You may not have seen the show “Diary of a Single Mom” co-starring Billy Dee Williams, but your tax dollars helped pay for it.
Through the federal economic stimulus program, a company owned by actor-director Robert Townsend was paid more than $230,000 to produce and direct the Web-based show, records show. Other production costs on the show paid to different vendors total more than $700,000.
The money came through an award by the Department of Commerce to One Economy Corp. for more than $28 million last year to help boost broadband Internet service in underserved areas across the country.
One Economy is using more than $1.5 million of that money to create programming such as “Diary of a Single Mom,” which the group says will help provide an incentive for people to connect to the Internet.
But taxpayer watchdogs say the government doesn’t belong in show business.
“The point of broadband was to create access and create the infrastructure for communities that do not have access,” said Ryan Alexander, president of the nonpartisan Taxpayers for Common Sense. “Creating content wouldn’t be what people in Congress thought of when voting on this.”
Even if the show is well-liked and delivers a good message, she said, the question is whether it could have happened without stimulus money. “Certainly, Robert Townsend is successful,” Ms. Alexander said. “Not that successful people shouldn’t be working; they should be. But they have access to capital.”
Phone calls to the agent for Mr. Townsend’s company, Townsend Entertainment Corp., which is based in Beverly Hills, Calif., were not returned this week. According to the federal grant reports, his company was paid for his services as producer and director.
In August 2009, about eight months before the One Economy grant was awarded, Mr. Townsend wrote about both the broadband program and his work producing the show.
“The Obama administration believes in the Internet’s power to restore the economy,” he wrote. “In fact, more than $7 billion of stimulus funds [have] been allocated to help bring broadband to low-income and ‘underserved’ populations. But the truth of the matter is, without relevant, engaging content, Internet access won’t deliver to its full potential.”
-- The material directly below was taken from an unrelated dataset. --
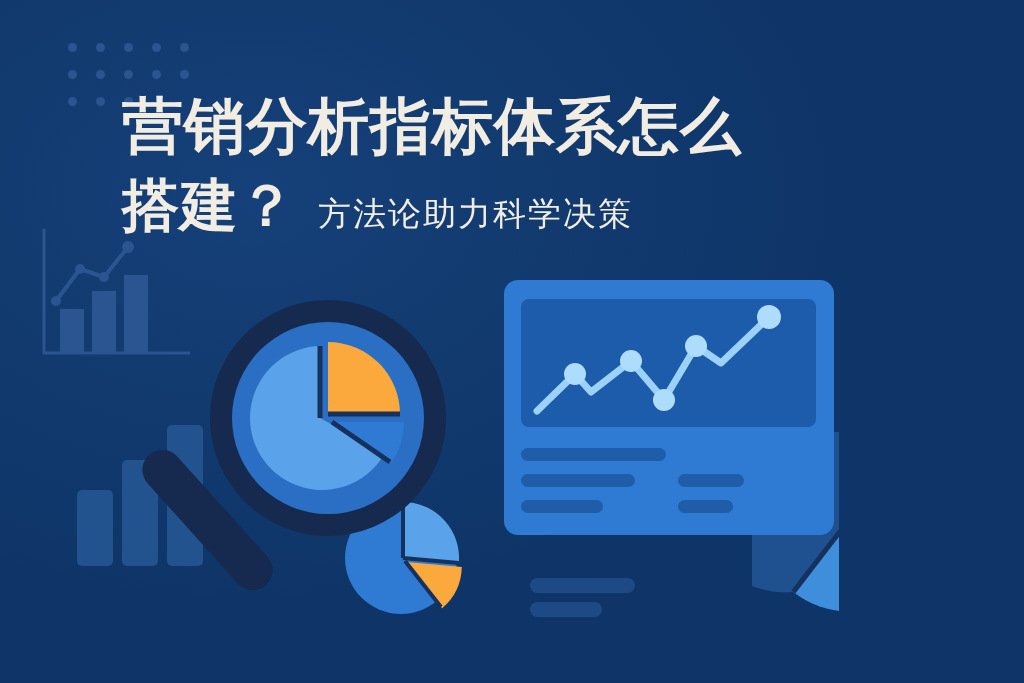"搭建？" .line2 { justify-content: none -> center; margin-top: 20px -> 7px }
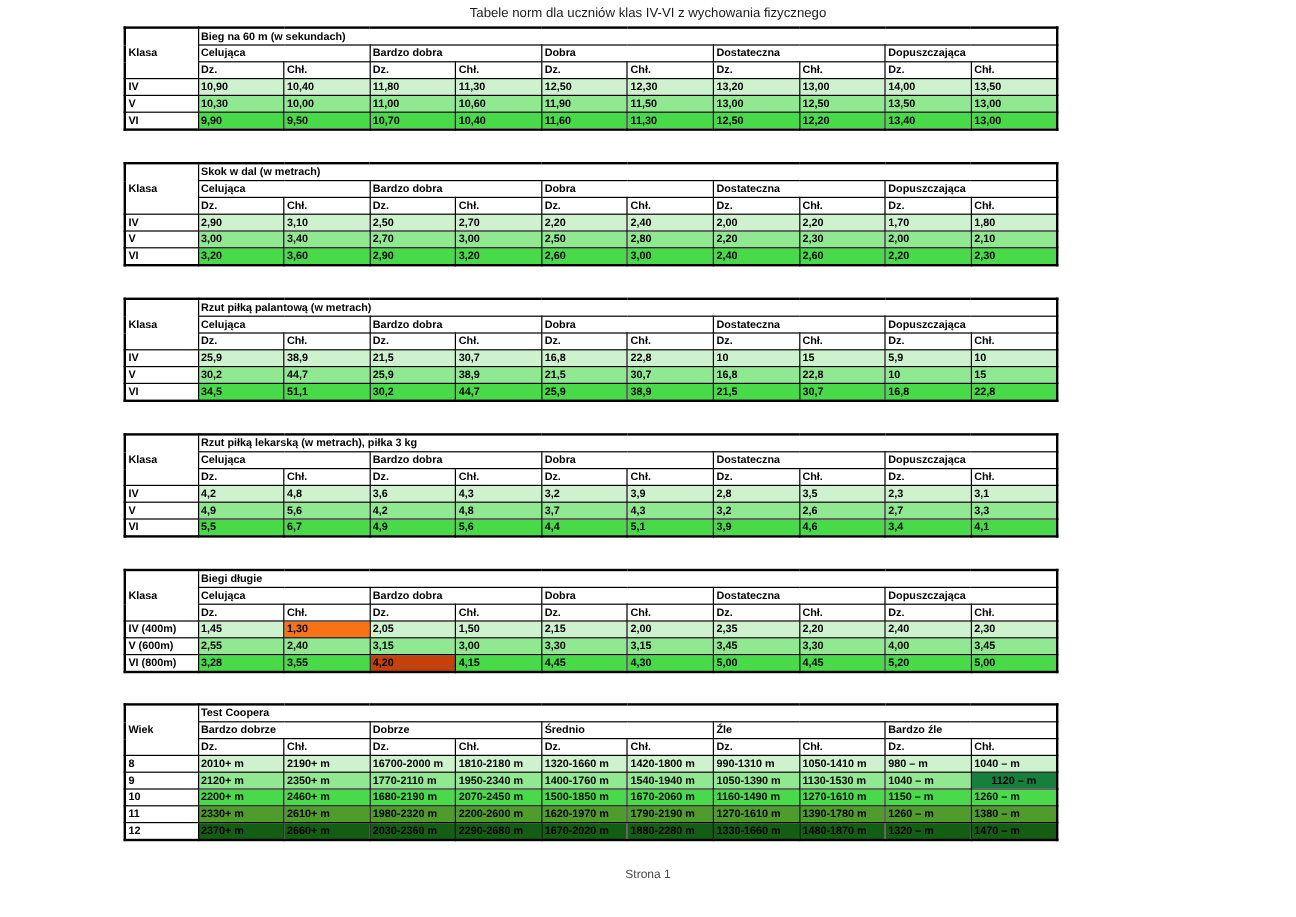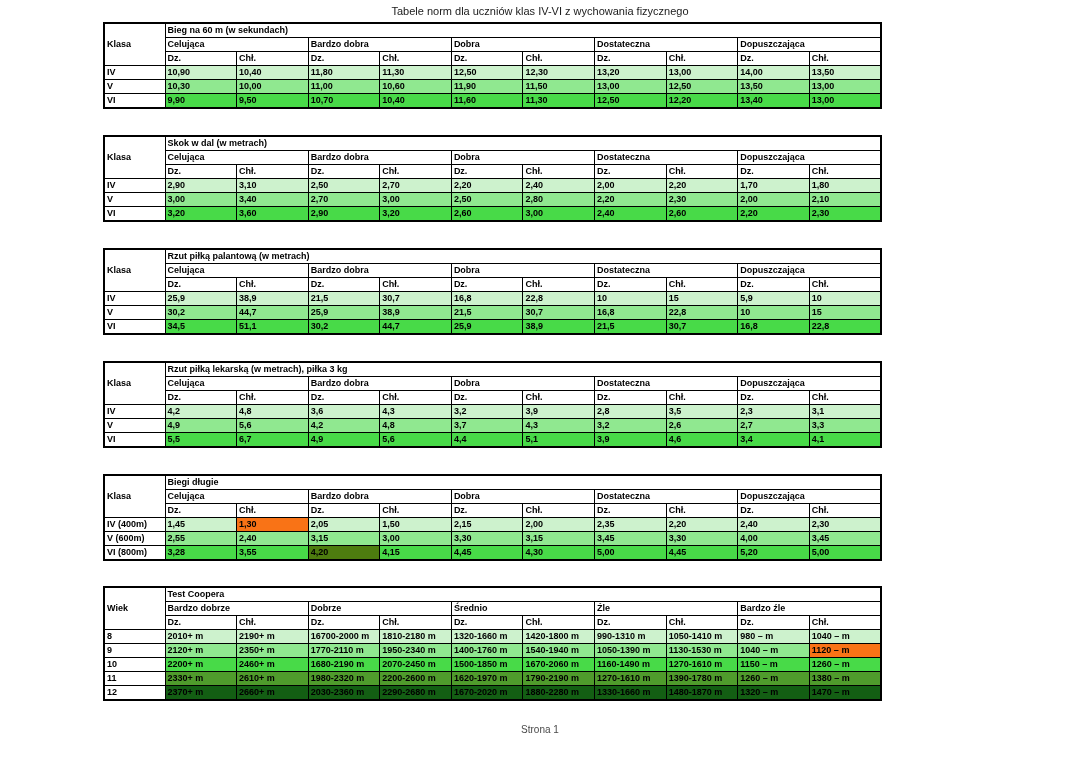"4,20" td.num { background: #4d7c0f -> #c2410c }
Mr. Townsend went on to say that the need for relevant online content became apparent when he teamed up with One Economy. Together, he wrote, they were producing a series called “Diary of a Single Mom.”
150,000 new subscribers
The president of One Economy, David Saunier, said Thursday that the group spends most of the money from the $28.5 million grant on wiring people to the Internet and on educating them on broadband access. In grant documents, One Economy says overall the money will help train 235,000 people and result in 150,000 new subscribers in unserved and underserved communities.
Mr. Saunier said a portion of the grant, which he estimated at between $1.5 million and $2 million, helps produce the sort of programming not available in mainstream media. He said a Pew Research Center study showed that many people who don’t use the Internet also don’t find online content relevant to their lives.
“It’s about maximizing the incentives to go online,” he said.